**What you will do**
What lines below include the word "yChannelSelector"? Copy each one.

━━━ Stored data

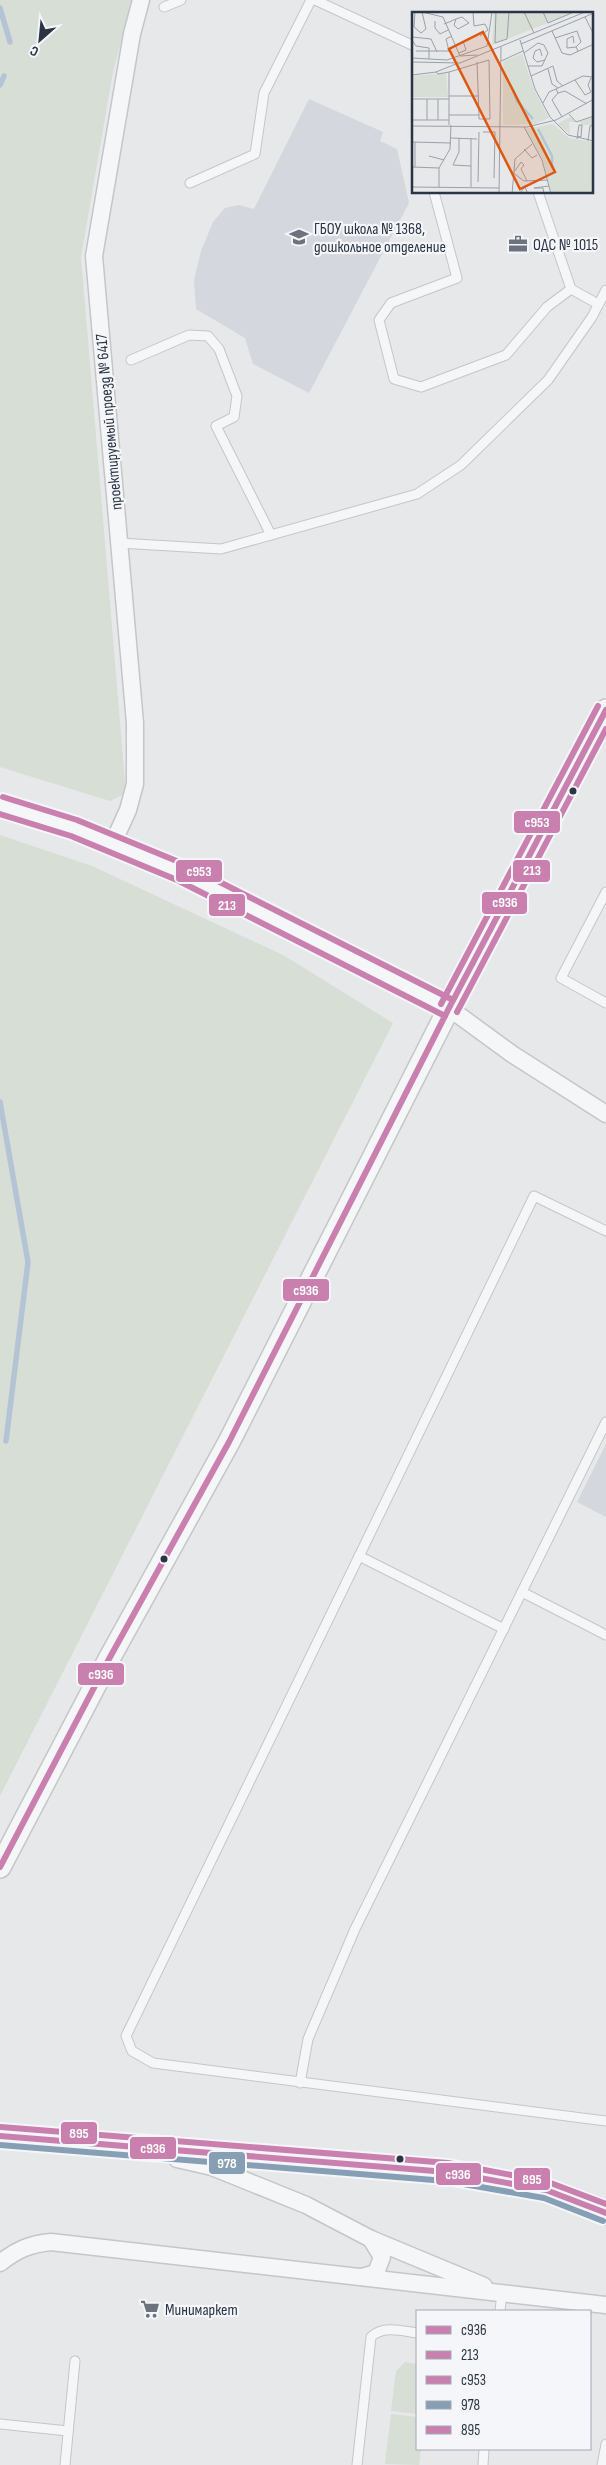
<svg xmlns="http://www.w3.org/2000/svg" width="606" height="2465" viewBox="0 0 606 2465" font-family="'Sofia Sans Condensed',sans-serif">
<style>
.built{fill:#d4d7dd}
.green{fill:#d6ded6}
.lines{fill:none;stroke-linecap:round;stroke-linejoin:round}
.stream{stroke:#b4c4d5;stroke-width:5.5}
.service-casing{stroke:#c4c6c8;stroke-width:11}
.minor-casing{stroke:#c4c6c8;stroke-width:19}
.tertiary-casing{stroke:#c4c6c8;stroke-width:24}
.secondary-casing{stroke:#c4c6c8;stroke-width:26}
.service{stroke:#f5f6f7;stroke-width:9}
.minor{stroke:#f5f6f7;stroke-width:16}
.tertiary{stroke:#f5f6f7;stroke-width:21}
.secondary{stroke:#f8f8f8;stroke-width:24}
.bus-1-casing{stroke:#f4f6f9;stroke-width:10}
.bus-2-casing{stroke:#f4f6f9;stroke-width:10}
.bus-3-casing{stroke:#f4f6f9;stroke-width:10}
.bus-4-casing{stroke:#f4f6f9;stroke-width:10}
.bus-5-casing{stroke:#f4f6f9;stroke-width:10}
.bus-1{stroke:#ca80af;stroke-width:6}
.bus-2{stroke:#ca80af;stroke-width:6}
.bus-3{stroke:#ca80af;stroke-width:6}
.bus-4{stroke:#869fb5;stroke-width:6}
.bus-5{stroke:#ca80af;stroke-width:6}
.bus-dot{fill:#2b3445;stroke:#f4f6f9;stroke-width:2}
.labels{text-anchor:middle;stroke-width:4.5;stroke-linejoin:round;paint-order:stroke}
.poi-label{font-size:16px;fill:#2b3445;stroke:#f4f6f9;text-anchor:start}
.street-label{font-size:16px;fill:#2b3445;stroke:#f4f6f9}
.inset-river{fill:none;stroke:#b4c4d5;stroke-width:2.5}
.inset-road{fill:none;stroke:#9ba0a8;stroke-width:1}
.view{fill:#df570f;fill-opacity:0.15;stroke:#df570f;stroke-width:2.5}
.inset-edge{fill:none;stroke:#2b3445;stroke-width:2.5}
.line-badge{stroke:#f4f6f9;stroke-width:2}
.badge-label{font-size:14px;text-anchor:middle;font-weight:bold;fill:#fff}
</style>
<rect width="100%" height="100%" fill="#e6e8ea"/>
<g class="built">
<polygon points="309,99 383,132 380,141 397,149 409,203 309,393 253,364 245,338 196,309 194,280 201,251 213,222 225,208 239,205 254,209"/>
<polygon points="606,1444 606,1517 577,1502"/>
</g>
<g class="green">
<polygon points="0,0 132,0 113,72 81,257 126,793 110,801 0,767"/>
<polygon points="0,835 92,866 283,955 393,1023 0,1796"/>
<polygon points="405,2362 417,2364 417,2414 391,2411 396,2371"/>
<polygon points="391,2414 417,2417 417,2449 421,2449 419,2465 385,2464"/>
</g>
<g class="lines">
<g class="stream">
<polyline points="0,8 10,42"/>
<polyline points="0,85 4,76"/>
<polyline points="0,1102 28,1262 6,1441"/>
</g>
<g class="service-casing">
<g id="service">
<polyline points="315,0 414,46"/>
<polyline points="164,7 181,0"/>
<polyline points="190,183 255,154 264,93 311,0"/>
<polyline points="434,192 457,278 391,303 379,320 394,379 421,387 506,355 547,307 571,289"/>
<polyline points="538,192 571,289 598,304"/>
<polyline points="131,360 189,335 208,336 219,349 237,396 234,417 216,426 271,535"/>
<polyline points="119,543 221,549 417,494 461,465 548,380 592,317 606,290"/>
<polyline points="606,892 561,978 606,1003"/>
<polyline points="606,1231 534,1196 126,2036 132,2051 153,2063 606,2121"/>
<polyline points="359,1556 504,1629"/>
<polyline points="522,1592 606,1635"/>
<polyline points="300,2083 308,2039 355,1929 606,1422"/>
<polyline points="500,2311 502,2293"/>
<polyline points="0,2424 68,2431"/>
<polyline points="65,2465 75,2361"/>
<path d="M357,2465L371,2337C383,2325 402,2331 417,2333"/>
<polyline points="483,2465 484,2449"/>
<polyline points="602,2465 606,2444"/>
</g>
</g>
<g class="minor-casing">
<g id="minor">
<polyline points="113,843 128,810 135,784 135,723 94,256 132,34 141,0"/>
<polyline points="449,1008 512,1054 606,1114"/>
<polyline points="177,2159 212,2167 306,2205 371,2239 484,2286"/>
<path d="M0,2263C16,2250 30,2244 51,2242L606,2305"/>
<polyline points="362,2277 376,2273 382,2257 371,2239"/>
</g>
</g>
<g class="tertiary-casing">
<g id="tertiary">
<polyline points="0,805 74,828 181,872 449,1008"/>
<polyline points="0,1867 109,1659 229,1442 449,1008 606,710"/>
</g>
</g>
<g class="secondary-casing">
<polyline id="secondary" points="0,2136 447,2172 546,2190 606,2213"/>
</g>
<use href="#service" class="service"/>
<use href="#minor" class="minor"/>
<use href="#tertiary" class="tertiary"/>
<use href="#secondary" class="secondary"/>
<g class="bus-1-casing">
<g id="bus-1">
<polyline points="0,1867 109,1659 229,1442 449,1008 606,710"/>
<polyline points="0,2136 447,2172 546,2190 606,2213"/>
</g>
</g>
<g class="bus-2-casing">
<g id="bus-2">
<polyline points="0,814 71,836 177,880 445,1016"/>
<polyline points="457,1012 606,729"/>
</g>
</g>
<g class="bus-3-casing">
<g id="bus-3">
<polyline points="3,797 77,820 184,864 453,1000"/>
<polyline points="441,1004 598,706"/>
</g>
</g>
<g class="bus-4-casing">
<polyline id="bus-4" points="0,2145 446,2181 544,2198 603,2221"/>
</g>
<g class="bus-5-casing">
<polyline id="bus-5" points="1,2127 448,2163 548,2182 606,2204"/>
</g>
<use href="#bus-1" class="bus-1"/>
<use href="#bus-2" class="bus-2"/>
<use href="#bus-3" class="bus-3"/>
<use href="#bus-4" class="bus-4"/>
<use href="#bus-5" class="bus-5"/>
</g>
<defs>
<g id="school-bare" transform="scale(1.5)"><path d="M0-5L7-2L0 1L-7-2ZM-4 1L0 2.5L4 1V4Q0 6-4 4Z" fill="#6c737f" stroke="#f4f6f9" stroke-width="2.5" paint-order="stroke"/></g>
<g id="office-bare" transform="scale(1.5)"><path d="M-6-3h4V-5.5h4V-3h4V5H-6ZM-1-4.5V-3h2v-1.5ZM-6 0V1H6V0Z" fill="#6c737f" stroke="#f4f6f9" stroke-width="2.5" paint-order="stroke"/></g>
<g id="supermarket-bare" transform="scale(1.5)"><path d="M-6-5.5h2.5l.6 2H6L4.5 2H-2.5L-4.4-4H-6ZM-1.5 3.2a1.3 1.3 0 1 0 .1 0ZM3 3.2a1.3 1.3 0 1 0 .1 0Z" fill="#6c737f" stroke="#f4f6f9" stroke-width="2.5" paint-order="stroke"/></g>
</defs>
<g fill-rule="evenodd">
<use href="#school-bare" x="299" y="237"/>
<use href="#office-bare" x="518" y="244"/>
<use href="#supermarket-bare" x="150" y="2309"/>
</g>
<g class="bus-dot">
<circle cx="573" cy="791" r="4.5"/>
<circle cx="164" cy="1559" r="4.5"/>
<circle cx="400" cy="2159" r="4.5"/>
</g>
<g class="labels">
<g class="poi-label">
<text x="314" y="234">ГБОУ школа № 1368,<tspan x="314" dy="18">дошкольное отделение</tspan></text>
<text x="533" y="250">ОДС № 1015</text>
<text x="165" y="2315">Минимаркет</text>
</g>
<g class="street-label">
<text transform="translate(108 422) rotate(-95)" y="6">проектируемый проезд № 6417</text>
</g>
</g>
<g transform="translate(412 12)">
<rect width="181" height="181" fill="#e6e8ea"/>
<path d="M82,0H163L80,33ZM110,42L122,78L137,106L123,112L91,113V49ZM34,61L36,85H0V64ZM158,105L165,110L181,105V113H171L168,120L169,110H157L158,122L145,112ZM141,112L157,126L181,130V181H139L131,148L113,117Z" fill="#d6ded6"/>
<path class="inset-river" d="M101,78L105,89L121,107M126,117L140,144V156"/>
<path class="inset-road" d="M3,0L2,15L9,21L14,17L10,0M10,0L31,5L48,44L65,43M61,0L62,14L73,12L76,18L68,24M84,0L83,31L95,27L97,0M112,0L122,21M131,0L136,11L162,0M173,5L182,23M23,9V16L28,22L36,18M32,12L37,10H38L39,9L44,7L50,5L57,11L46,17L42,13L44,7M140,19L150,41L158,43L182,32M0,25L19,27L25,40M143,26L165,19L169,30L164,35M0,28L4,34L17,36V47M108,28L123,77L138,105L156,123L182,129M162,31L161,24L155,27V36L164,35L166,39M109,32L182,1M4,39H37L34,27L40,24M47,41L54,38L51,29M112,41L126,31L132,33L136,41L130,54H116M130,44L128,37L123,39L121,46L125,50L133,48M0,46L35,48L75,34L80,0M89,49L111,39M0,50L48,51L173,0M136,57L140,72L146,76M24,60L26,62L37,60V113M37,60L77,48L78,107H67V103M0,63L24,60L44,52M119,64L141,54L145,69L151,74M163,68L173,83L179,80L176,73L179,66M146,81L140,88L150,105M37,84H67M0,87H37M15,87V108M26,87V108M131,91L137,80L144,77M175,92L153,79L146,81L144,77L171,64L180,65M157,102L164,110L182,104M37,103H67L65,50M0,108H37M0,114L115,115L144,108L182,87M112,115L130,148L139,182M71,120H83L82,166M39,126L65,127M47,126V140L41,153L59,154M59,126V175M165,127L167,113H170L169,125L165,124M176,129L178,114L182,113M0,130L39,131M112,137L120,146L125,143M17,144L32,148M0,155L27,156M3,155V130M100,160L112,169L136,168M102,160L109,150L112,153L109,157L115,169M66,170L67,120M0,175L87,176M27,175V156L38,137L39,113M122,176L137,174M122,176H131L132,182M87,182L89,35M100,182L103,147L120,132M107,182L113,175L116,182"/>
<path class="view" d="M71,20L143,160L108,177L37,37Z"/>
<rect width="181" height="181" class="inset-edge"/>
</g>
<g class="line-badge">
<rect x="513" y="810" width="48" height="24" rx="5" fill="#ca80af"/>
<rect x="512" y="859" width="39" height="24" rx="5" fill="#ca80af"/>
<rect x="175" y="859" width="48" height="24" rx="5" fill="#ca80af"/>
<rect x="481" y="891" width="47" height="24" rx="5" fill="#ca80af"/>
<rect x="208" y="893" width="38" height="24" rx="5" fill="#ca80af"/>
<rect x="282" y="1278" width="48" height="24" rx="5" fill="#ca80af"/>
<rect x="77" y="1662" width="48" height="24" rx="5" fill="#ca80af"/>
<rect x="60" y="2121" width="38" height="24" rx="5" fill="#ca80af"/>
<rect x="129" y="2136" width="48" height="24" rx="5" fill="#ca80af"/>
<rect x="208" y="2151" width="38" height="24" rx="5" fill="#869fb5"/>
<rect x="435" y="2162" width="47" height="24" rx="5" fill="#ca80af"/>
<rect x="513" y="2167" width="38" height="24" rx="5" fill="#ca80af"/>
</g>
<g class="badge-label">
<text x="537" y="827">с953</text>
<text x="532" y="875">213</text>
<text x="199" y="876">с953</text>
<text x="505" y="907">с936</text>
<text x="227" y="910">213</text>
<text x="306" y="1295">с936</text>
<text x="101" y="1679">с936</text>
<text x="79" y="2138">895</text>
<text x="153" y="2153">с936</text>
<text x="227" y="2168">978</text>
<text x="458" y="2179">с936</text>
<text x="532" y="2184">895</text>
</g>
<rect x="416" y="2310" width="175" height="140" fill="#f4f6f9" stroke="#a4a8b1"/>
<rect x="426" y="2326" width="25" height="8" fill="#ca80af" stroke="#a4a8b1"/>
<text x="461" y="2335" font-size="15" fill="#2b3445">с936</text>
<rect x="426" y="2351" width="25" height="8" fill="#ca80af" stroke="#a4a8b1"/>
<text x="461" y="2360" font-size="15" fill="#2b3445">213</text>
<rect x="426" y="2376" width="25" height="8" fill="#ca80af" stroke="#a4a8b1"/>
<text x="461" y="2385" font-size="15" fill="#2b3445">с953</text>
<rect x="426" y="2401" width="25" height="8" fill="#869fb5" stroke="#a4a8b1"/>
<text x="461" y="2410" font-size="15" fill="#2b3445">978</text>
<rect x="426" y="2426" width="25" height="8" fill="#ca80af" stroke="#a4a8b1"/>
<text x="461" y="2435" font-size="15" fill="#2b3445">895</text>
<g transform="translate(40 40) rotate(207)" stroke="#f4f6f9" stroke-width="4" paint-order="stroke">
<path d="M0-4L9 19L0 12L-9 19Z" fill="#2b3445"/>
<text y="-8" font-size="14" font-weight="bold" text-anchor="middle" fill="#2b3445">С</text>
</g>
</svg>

━━━━━━
━━━ Stored data

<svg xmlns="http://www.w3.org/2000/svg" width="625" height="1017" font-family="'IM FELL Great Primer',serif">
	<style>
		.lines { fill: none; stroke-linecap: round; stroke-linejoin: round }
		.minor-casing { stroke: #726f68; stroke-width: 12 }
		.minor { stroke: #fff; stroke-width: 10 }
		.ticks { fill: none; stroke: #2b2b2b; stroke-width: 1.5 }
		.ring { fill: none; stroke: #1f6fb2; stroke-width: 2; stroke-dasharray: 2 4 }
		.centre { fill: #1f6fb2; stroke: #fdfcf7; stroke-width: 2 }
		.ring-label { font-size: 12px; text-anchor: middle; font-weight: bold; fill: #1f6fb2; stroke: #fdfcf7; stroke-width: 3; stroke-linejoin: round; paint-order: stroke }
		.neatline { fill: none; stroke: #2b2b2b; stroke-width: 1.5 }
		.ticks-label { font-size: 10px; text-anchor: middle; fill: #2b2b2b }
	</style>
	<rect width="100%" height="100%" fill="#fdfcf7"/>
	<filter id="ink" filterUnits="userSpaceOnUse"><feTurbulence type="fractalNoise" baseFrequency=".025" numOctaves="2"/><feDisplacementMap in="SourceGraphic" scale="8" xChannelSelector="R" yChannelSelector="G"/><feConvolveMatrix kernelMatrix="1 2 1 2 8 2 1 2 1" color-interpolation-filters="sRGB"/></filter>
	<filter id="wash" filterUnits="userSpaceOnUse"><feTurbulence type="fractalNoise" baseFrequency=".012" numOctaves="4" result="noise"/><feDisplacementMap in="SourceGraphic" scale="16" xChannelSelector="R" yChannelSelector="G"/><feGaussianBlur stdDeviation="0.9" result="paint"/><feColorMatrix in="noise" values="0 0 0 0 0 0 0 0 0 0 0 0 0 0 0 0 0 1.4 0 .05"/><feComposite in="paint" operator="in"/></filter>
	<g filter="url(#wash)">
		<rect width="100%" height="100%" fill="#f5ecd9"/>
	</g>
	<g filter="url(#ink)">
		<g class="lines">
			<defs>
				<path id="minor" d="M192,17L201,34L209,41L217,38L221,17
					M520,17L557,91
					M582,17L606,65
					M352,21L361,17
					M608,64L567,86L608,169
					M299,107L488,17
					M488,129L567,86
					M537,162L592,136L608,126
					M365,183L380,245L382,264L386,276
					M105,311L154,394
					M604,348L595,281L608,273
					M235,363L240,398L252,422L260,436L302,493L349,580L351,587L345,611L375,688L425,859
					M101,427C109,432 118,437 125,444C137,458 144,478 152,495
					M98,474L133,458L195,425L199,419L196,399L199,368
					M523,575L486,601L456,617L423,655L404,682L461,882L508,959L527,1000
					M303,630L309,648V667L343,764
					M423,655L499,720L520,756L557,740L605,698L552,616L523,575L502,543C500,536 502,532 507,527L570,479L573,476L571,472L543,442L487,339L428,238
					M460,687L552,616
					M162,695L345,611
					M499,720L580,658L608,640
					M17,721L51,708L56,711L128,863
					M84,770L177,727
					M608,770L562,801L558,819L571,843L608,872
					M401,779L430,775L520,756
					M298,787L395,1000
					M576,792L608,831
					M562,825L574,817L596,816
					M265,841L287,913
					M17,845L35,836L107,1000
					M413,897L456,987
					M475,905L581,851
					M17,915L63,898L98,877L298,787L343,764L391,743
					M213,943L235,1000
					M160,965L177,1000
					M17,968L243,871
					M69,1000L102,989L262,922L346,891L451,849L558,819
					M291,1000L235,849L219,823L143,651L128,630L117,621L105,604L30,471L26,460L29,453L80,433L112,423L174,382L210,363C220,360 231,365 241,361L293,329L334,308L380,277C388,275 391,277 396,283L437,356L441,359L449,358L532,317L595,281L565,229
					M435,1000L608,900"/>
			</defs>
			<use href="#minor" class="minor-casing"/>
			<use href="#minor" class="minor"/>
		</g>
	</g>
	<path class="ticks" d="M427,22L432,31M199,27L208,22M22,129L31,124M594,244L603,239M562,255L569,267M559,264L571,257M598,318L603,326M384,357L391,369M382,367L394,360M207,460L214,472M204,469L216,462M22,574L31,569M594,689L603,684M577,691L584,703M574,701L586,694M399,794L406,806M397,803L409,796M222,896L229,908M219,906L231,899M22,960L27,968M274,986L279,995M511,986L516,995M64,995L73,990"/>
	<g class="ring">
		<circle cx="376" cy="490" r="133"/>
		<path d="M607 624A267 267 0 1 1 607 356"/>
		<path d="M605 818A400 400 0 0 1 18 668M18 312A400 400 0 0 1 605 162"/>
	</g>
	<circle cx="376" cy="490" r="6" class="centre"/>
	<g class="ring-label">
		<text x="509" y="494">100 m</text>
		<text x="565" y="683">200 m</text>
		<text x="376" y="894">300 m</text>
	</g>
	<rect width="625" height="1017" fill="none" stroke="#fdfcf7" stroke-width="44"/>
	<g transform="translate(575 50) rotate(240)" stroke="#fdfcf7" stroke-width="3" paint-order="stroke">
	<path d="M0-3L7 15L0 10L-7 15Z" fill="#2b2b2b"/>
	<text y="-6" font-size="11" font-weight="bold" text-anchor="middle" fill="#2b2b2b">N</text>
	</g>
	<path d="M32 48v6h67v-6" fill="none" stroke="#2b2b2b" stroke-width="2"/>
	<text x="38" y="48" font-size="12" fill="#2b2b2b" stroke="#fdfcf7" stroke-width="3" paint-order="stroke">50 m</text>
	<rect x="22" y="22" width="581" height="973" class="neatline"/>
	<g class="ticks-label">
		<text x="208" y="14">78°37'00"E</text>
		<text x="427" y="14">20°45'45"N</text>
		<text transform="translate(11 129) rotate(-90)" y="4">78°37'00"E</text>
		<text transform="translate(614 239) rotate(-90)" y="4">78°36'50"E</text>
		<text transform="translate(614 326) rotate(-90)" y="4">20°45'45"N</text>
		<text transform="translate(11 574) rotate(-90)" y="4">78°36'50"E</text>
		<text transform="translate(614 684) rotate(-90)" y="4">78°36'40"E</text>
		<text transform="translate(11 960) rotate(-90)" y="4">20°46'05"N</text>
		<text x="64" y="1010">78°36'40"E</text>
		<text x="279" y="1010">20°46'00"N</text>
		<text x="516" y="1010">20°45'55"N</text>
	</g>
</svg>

━━━━━━

**Response box**
	<filter id="ink" filterUnits="userSpaceOnUse"><feTurbulence type="fractalNoise" baseFrequency=".025" numOctaves="2"/><feDisplacementMap in="SourceGraphic" scale="8" xChannelSelector="R" yChannelSelector="G"/><feConvolveMatrix kernelMatrix="1 2 1 2 8 2 1 2 1" color-interpolation-filters="sRGB"/></filter>
	<filter id="wash" filterUnits="userSpaceOnUse"><feTurbulence type="fractalNoise" baseFrequency=".012" numOctaves="4" result="noise"/><feDisplacementMap in="SourceGraphic" scale="16" xChannelSelector="R" yChannelSelector="G"/><feGaussianBlur stdDeviation="0.9" result="paint"/><feColorMatrix in="noise" values="0 0 0 0 0 0 0 0 0 0 0 0 0 0 0 0 0 1.4 0 .05"/><feComposite in="paint" operator="in"/></filter>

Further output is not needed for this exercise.